*Dataset entries*
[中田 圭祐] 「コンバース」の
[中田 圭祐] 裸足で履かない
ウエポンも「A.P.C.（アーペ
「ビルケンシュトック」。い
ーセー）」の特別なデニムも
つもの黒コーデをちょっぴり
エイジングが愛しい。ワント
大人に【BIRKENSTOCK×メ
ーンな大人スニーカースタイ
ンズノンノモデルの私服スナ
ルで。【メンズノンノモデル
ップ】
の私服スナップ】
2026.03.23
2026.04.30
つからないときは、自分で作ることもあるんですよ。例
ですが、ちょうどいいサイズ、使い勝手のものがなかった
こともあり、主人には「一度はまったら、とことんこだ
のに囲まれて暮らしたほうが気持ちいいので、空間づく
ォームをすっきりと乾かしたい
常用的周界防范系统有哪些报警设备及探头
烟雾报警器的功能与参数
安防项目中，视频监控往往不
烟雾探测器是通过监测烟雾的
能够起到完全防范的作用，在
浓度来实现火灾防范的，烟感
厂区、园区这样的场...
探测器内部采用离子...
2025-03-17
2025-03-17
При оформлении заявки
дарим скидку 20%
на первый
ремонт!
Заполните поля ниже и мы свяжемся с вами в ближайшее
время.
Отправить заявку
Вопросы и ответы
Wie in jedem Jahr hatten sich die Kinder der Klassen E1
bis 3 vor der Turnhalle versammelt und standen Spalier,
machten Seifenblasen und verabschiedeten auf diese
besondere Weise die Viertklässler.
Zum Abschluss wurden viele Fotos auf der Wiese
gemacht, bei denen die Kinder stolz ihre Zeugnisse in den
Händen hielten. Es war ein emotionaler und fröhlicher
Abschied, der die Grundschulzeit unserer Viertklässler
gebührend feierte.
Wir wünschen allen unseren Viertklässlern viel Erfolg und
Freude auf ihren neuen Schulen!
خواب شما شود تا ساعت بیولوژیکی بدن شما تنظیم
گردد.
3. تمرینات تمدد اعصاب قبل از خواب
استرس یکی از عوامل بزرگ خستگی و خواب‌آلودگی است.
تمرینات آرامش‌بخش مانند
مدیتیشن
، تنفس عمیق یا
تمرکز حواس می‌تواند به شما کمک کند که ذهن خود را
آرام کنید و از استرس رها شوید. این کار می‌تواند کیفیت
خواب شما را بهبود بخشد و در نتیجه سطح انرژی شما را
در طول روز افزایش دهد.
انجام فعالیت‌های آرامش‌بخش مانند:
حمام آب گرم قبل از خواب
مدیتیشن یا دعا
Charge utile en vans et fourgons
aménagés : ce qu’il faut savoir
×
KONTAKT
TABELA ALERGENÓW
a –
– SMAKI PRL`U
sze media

*EXERCISE BRIEF*
Each entry above is to be duplicated exactly, with nothing left out.

*RESPONSE AREA*
[中田 圭祐] 「コンバース」の
[中田 圭祐] 裸足で履かない
ウエポンも「A.P.C.（アーペ
「ビルケンシュトック」。い
ーセー）」の特別なデニムも
つもの黒コーデをちょっぴり
エイジングが愛しい。ワント
大人に【BIRKENSTOCK×メ
ーンな大人スニーカースタイ
ンズノンノモデルの私服スナ
ルで。【メンズノンノモデル
ップ】
の私服スナップ】
2026.03.23
2026.04.30
つからないときは、自分で作ることもあるんですよ。例
ですが、ちょうどいいサイズ、使い勝手のものがなかった
こともあり、主人には「一度はまったら、とことんこだ
のに囲まれて暮らしたほうが気持ちいいので、空間づく
ォームをすっきりと乾かしたい
常用的周界防范系统有哪些报警设备及探头
烟雾报警器的功能与参数
安防项目中，视频监控往往不
烟雾探测器是通过监测烟雾的
能够起到完全防范的作用，在
浓度来实现火灾防范的，烟感
厂区、园区这样的场...
探测器内部采用离子...
2025-03-17
2025-03-17
При оформлении заявки
дарим скидку 20%
на первый
ремонт!
Заполните поля ниже и мы свяжемся с вами в ближайшее
время.
Отправить заявку
Вопросы и ответы
Wie in jedem Jahr hatten sich die Kinder der Klassen E1
bis 3 vor der Turnhalle versammelt und standen Spalier,
machten Seifenblasen und verabschiedeten auf diese
besondere Weise die Viertklässler.
Zum Abschluss wurden viele Fotos auf der Wiese
gemacht, bei denen die Kinder stolz ihre Zeugnisse in den
Händen hielten. Es war ein emotionaler und fröhlicher
Abschied, der die Grundschulzeit unserer Viertklässler
gebührend feierte.
Wir wünschen allen unseren Viertklässlern viel Erfolg und
Freude auf ihren neuen Schulen!
خواب شما شود تا ساعت بیولوژیکی بدن شما تنظیم
گردد.
3. تمرینات تمدد اعصاب قبل از خواب
استرس یکی از عوامل بزرگ خستگی و خواب‌آلودگی است.
تمرینات آرامش‌بخش مانند
مدیتیشن
، تنفس عمیق یا
تمرکز حواس می‌تواند به شما کمک کند که ذهن خود را
آرام کنید و از استرس رها شوید. این کار می‌تواند کیفیت
خواب شما را بهبود بخشد و در نتیجه سطح انرژی شما را
در طول روز افزایش دهد.
انجام فعالیت‌های آرامش‌بخش مانند:
حمام آب گرم قبل از خواب
مدیتیشن یا دعا
Charge utile en vans et fourgons
aménagés : ce qu’il faut savoir
×
KONTAKT
TABELA ALERGENÓW
a –
– SMAKI PRL`U
sze media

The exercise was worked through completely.